**Document passage:**
- Opening Delimiter -
PING Questionnaire for Publication Manifest

The answers below often reference potential to expose information about a user based on the metadata contained in the publication manifest. It should be noted that the same or similar information could be gathered from a user simply reading a publication online using existing web technologies, so it is not clear that this format introduces any new surfaces for gathering PI, PII, or tracking. In addition to the information contained in this spec, there other other technologies it builds upon which are not covered here, including JSON-LD, HTML, CSS, HTTP, and HTTPS.

2.1. What information might this feature expose to Web sites or other parties, and for what purposes is that exposure necessary?
As a data format, this specification does not call for any additional data to be exposed to a web site. While a web site could infer information about a user based on the content of the manifest (for example, author they may be interested in), that would be true of the content of any web page (for example a fan page in html about that author). WebIDL is used to describe the processing model for the content, but it is not intended to be used to expose information via an API.
2.2. Is this specification exposing the minimum amount of information necessary to power the feature?
There are multiple use cases for the content of this manifest. For instance, it could be delivered directly to a consumer, it could be sent to a digital storefront, or it could be used to archive the content. As such, not all data that could be encapsulated by the format will always be required. However, significant effort was put into determining the least amount of information required to make a publication useful, and only that limited set is required. Only information entered by the authored is contained in the format, and authors have full control over what information will be added.
2.3. How does this specification deal with personal information or personally-identifiable information or information derived thereof?
Neither PI nor PII is included in the format. Information about the author(s), content, etc may be included, however no mechanism is provided by the specification to include identifiable information automatically.

2.4. How does this specification deal with sensitive information?
This specification does not address how sensitive information should be handled. As a data format, no API is proposed to expose data to the web and therefore no mechanism is proposed to protect such distribution. Information about a personal library, reading habits, or other information gleaned from a publication or group of publications should be considered sensitive information. Since this specification does not address transmission of that data, it is up to existing web standards to provide adequate protections (for example, using https instead of http).
2.5. Does this specification introduce new state for an origin that persists across browsing sessions?
This specification does not directly allow browsers to persist state across sessions. While downloaded content could contain state about a user, no mechanism is provided by the specification for a website to access that downloaded content.
2.6. What information from the underlying platform, e.g. configuration data, is exposed by this specification to an origin?
This specification does not expose any data to an origin. But, see 2.8, below.
2.7. Does this specification allow an origin access to sensors on a user’s device
No.
- Closing Delimiter -
**Dataset records:**
- Opening Delimiter -
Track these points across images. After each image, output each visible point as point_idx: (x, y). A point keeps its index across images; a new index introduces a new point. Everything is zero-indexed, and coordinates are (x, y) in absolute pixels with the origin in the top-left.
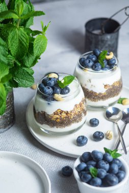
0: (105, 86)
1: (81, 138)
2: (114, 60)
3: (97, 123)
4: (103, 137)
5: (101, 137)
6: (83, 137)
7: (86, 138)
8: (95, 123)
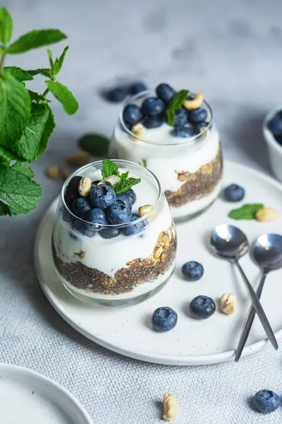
0: (179, 174)
1: (162, 314)
2: (204, 111)
3: (198, 272)
4: (213, 310)
5: (208, 310)
6: (168, 312)
7: (174, 313)
8: (194, 272)
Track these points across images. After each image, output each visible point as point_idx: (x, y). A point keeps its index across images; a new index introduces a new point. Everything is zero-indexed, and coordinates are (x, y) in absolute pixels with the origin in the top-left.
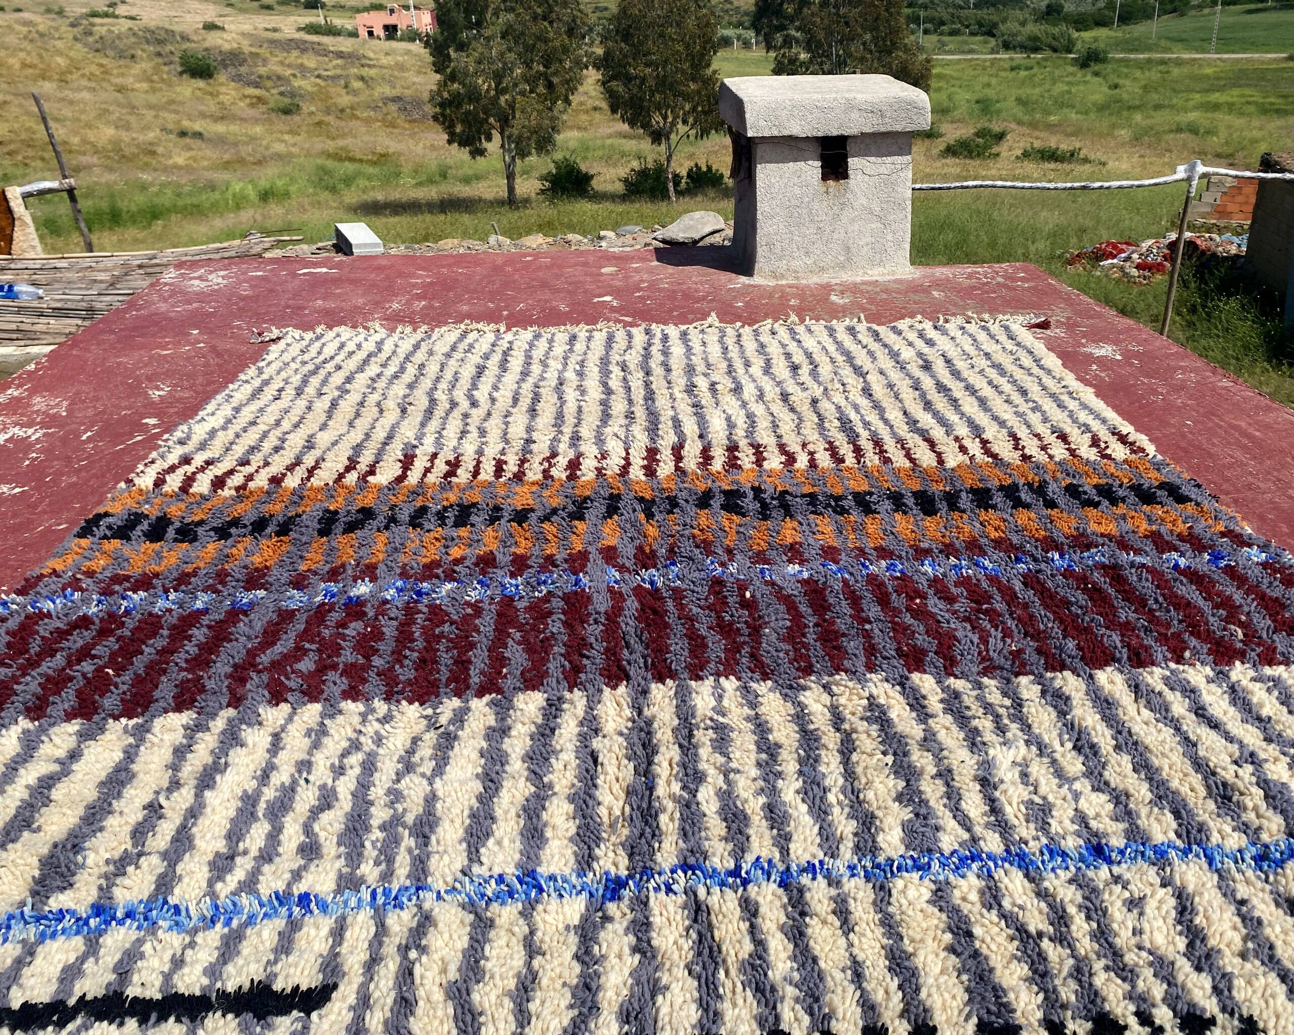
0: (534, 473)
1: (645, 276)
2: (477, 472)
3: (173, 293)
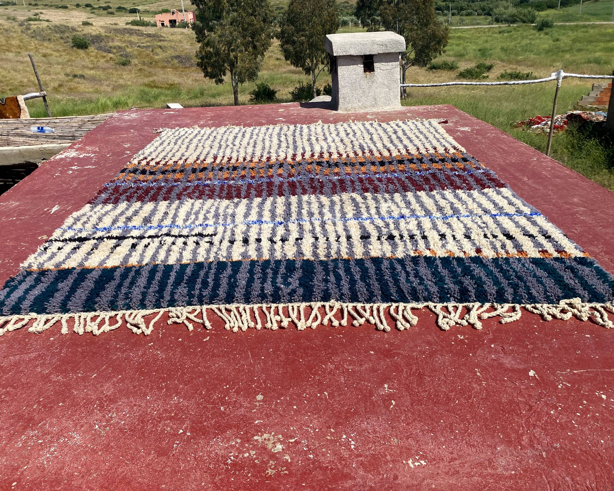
- Closing Delimiter -
**Prompt A:**
Rewrite the PING questionnaire from the words "2.3. How does" through "with sensitive information?", switching "specification" to "standard" wherever it occurs.
**Prompt B:**
Carry on writing the PING questionnaire on the publication manifest from the point where it ends.
None of the data is needed.

**Result A:**
2.3. How does this standard deal with personal information or personally-identifiable information or information derived thereof?
Neither PI nor PII is included in the format. Information about the author(s), content, etc may be included, however no mechanism is provided by the standard to include identifiable information automatically.

2.4. How does this standard deal with sensitive information?

**Result B:**
2.8. What data does this specification expose to an origin? Please also document what data is identical to data exposed by other features, in the same or different contexts.
This specification does not expose any additional information to an origin. Note that it may reference other documents (for example, HTML) that could expose data. Since this specification does not alter the processing model for those other formats, it does not introduce any new data exposure.

2.9. Does this specification enable new script execution/loading mechanisms?
No. It does reference documents (via the manifest) which in turn might enable script loading mechanisms, but this is no different than clicking on a link.
2.10. Does this specification allow an origin to access other devices?
No.
2.11. Does this specification allow an origin some measure of control over a user agent’s native UI?
The specification itself does not provide a mechanism for overriding native UI. It is expected that implementations of this specification could allow such control, but such implementations would simply be web apps, which are not defined by this spec.
2.12. What temporary identifiers might this this specification create or expose to the web?
No temporary identifiers are created. A web publication itself has a permanent identifier (see https://www.w3.org/TR/pub-manifest/#canonical-identifier), but no mechanism is provided to expose that to external sites.
2.13. How does this specification distinguish between behavior in first-party and third-party contexts?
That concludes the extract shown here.